## The request:
Rewrite the rows starting at the line containing "family: Orobanchaceae" and ending at the last row, changing "locality" to "location" and leaving everything else the same.

○ ○ ○

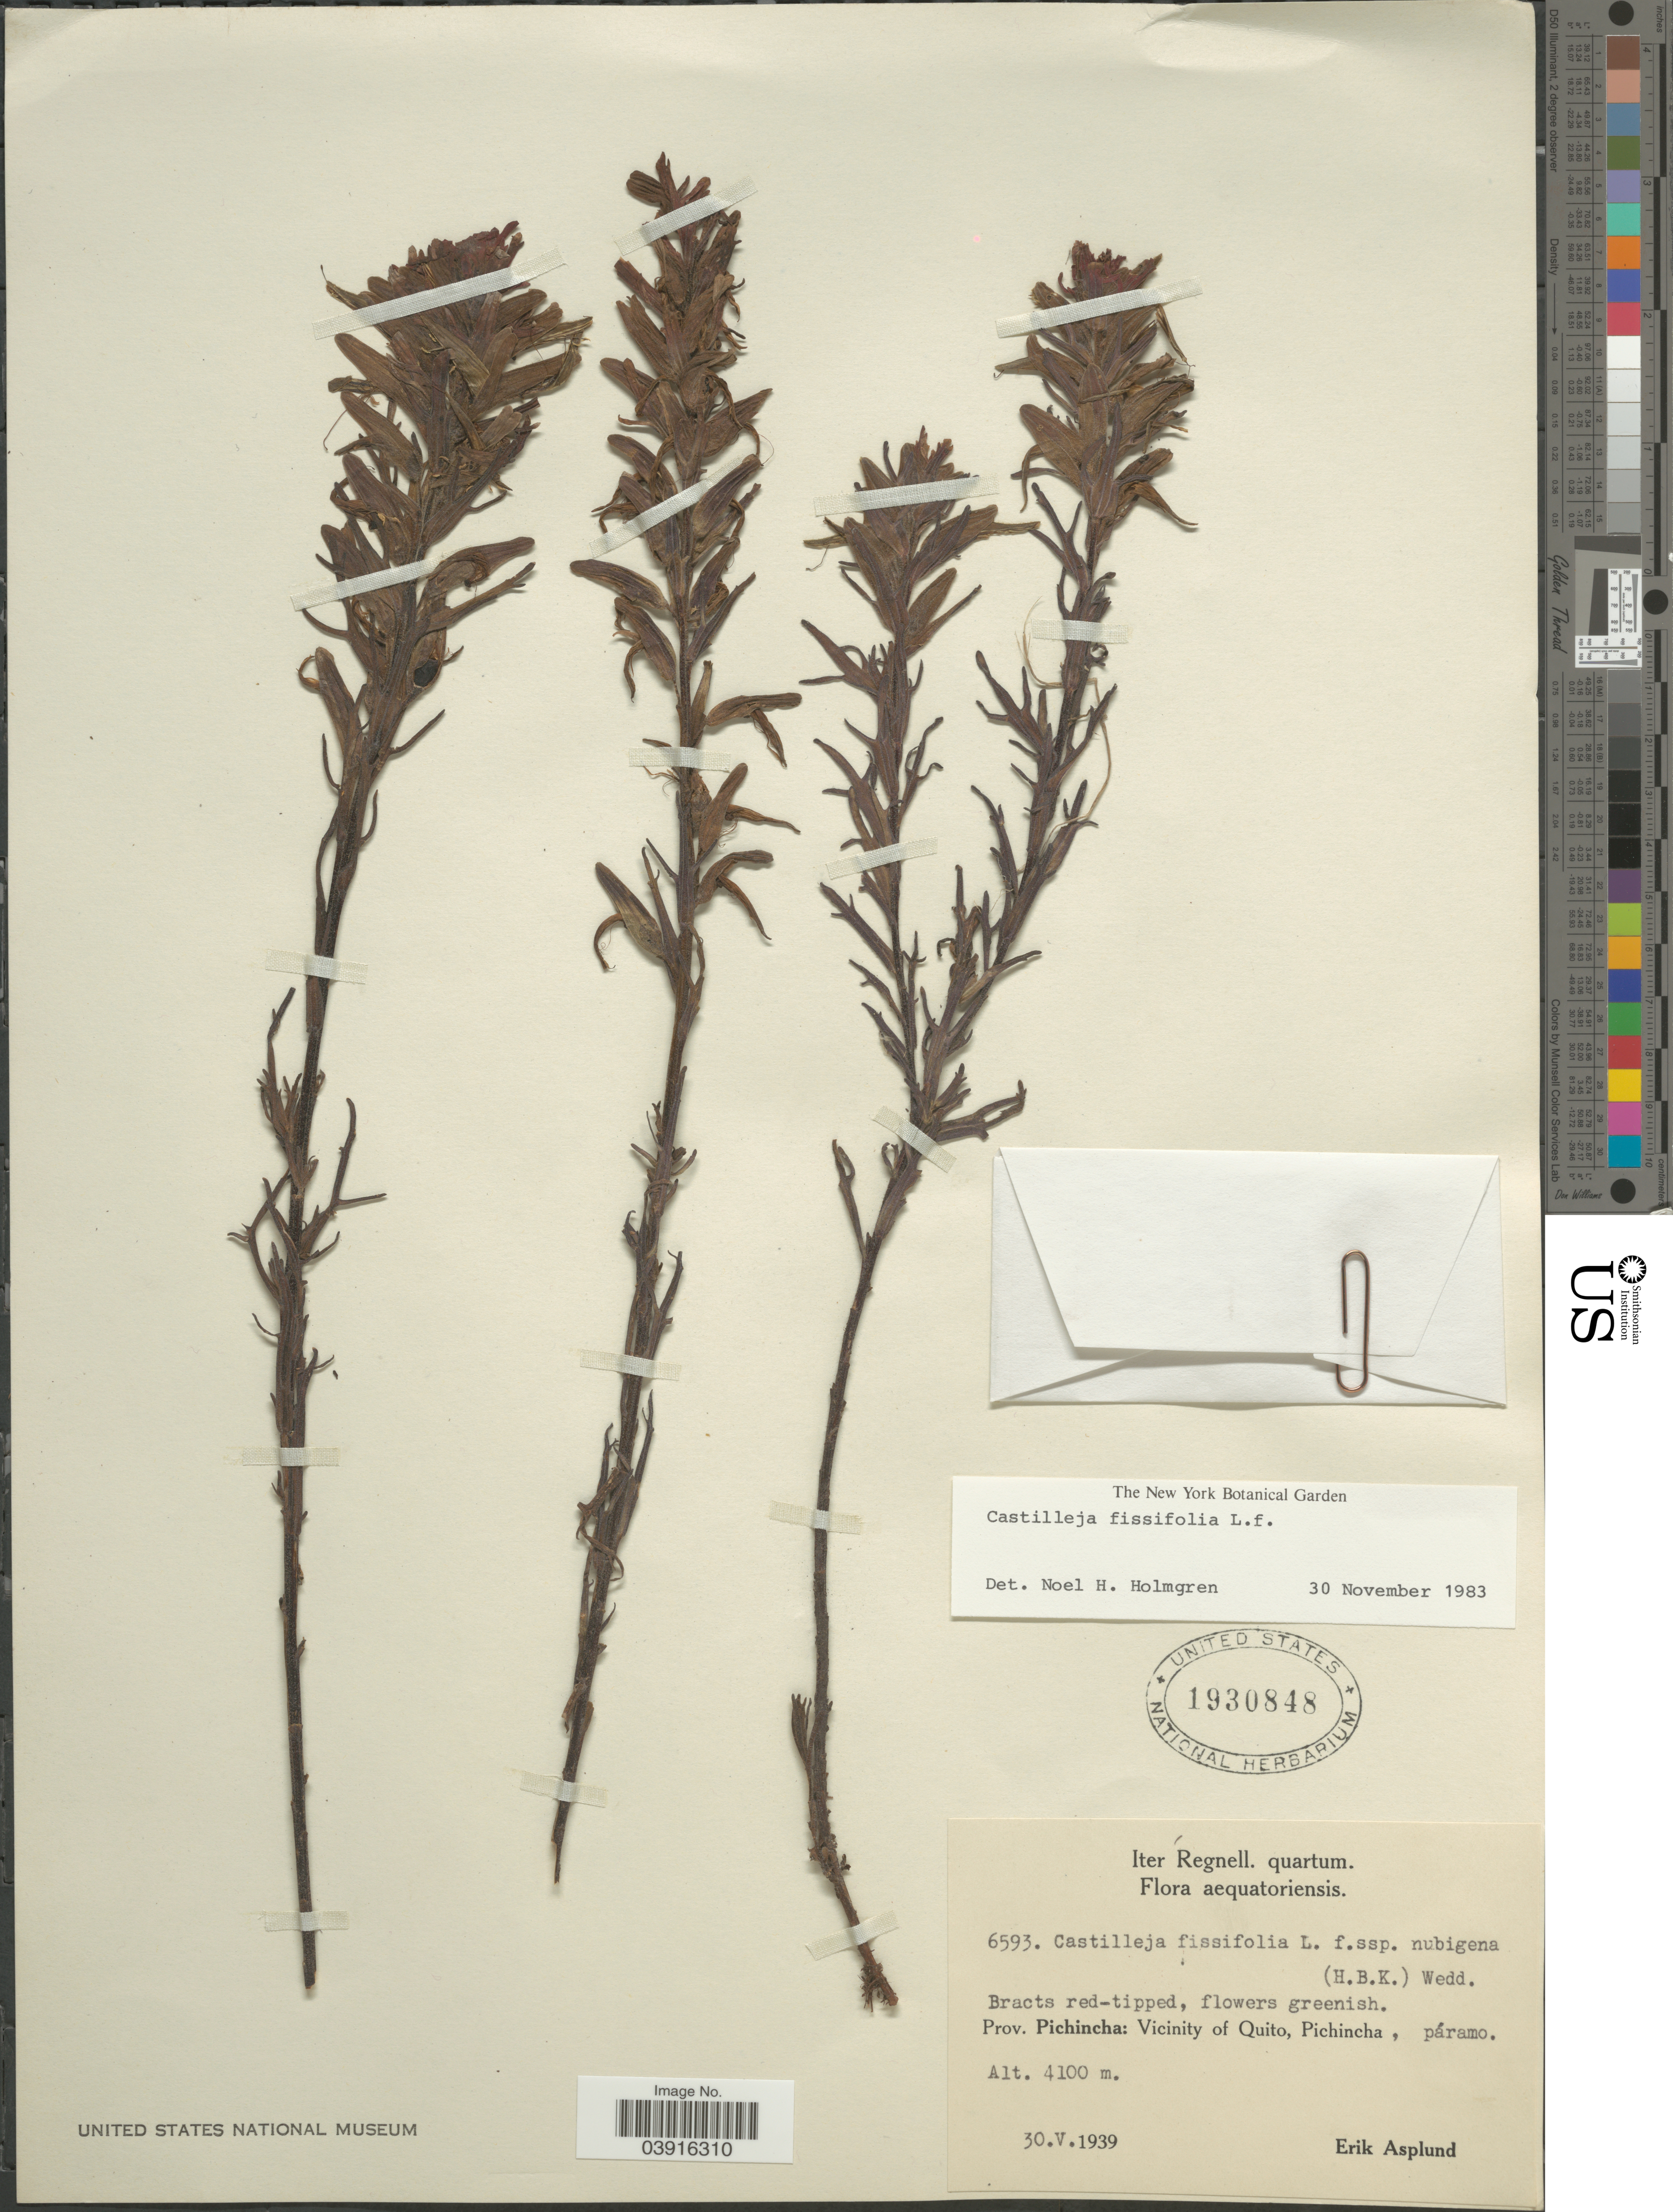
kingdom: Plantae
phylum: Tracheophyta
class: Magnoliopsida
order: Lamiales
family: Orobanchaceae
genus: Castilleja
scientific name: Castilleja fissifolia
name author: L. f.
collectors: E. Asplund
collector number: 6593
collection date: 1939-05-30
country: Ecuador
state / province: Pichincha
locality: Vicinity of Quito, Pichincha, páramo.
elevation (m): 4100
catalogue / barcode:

○ ○ ○

## Correct answer:
family: Orobanchaceae
genus: Castilleja
scientific name: Castilleja fissifolia
name author: L. f.
collectors: E. Asplund
collector number: 6593
collection date: 1939-05-30
country: Ecuador
state / province: Pichincha
location: Vicinity of Quito, Pichincha, páramo.
elevation (m): 4100
catalogue / barcode:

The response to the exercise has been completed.